Sullivan's brother licensed Felix
to the Van Beuren Studios in 1936 with the intention
of producing Felix shorts both in color and with sound.
The studio did away with Felix's established personality
and made him just another funny animal character of
the type popular in the day. The new shorts were unsuccessful,
and after only three outings Van Beuren's distributor
dropped him.
Felix on television
In
1953, Felix's earlier shorts entered syndication on
television, now with musical soundtracks. Messmer
retired from drawing the Felix comic strip in 1954
and his assistant Joe Oriolo (creator of Casper the
Friendly Ghost) took over. Oriolo struck a deal with
Felix's new owner, Pat Sullivan's nephew, to begin
a new series of Felix cartoons on television. Oriolo
went on to star Felix in 260 television cartoons distributed
by Trans-Lux starting in 1958. Like the Van Buren
studio before, Oriolo gave Felix a more domesticated
and pedestrian personality geared more toward children
and introduced now-familiar elements such as Felix's
Magic Bag of Tricks, a satchel that could assume the
shape and characteristics of anything Felix wanted.

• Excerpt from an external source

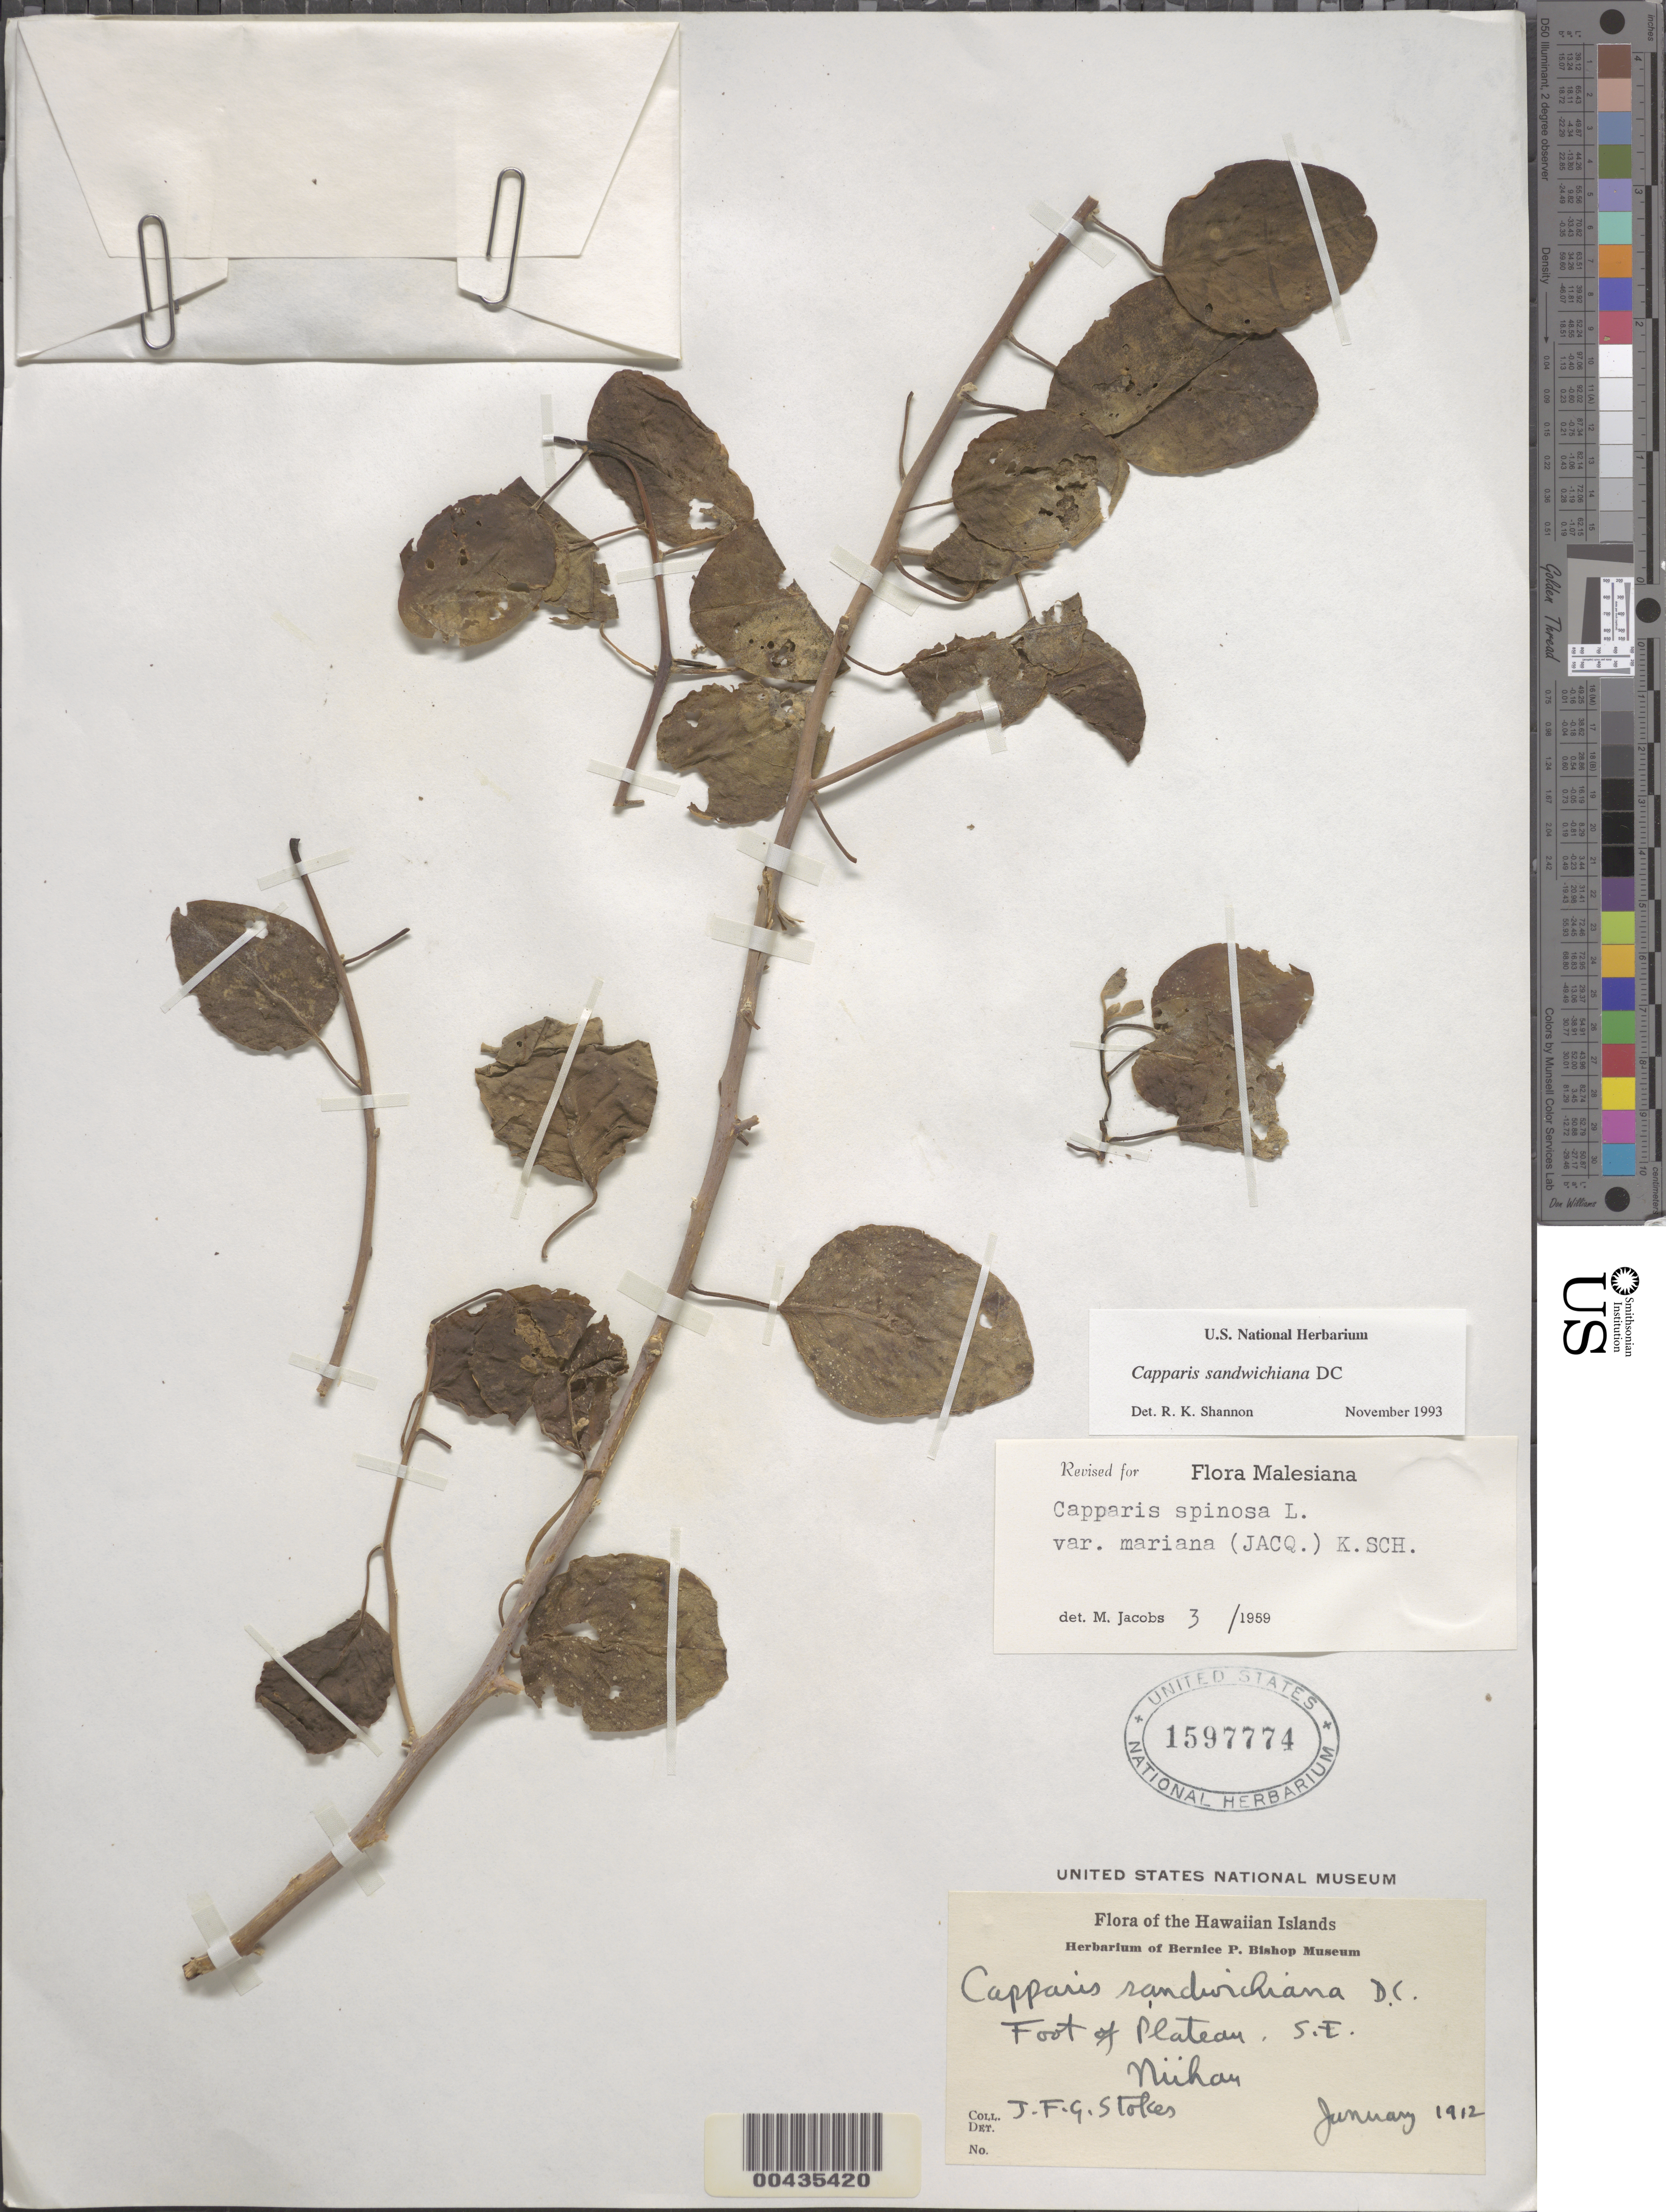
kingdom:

The program is also remembered for its distinctive
theme song (http://felixthecat.com/multimedia/mp3s/Felix%20the%20Cat%20theme(old).mp3)
written by Winston Sharples:
Felix the Cat,
The wonderful, wonderful cat!
Whenever he gets in a fix
He reaches into his bag of tricks!
The
show did away with Felix's previous supporting cast
and introduced many new characters. These include
the sinister, mustachioed Professor; his intelligent
but bookish nephew Poindexter (with an IQ of 222);
the Professor's bulldog-faced, bumbling sidekick Rock
Bottom; an evil, cylindrical robot and "King
of the Moon" named The Master Cylinder; and a
small, unassuming and friendly Eskimo named Vavoom,
whose only vocalization was a literally earth-shattering
shout of his own name. These characters were performed
by voice actor Jack Mercer.
Oriolo's plots revolved around the
unsuccessful attempts of the antagonists to steal
Felix's Magic Bag, though in an unusual twist, these
antagonists were occasionally depicted as Felix's
friends as well. The cartoons (and those of Oriolo's
son, Don) proved popular but critics have dismissed
them as paling in comparison to the earlier works
by Messmer, especially since Oriolo aimed the cartoons
at children. Limited animation (required due to budgetary
restraints) and simplistic storylines did nothing
to diminish the series' popularity. Don Oriolo continues
to market Felix today in projects such as Felix the
Cat: The Movie (1991), and the television series Twisted
Tales of Felix the Cat (1995–1997) and Baby
Felix (2000).
References
John Canemaker, Felix, The Twisted Tale of the World's
Most Famous Cat, 1991, Pantheon, New York, ISBN 0-679-40127-X.
John Cawley, Jim Korkis, The Encyclopedia of Cartoon
Superstars, 1990, Pioneer Books.
Jeff Lenburg, The Encyclopedia of Animated Cartoons
(2nd ed.), 1999, Facts on File.
Charles Solomon, The History of Animation: Enchanted
Drawings, 1994, Outlet Books Company.